** EXCERPTED RECORDS **
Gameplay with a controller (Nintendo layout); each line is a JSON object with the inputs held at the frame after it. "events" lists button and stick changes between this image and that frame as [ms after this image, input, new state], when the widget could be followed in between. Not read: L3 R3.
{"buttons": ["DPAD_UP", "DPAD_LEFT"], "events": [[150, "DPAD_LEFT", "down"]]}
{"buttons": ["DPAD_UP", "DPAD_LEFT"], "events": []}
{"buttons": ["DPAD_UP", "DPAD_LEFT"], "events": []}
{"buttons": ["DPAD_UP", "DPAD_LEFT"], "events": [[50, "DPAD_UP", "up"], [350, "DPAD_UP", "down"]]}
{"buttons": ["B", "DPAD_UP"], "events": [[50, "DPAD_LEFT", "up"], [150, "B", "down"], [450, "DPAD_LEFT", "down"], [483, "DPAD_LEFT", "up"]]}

** WORK INSTRUCTION **
Retype every record above exactly.

** EXERCISE OUTPUT **
Gameplay with a controller (Nintendo layout); each line is a JSON object with the inputs held at the frame after it. "events" lists button and stick changes between this image and that frame as [ms after this image, input, new state], when the widget could be followed in between. Not read: L3 R3.
{"buttons": ["DPAD_UP", "DPAD_LEFT"], "events": [[150, "DPAD_LEFT", "down"]]}
{"buttons": ["DPAD_UP", "DPAD_LEFT"], "events": []}
{"buttons": ["DPAD_UP", "DPAD_LEFT"], "events": []}
{"buttons": ["DPAD_UP", "DPAD_LEFT"], "events": [[50, "DPAD_UP", "up"], [350, "DPAD_UP", "down"]]}
{"buttons": ["B", "DPAD_UP"], "events": [[50, "DPAD_LEFT", "up"], [150, "B", "down"], [450, "DPAD_LEFT", "down"], [483, "DPAD_LEFT", "up"]]}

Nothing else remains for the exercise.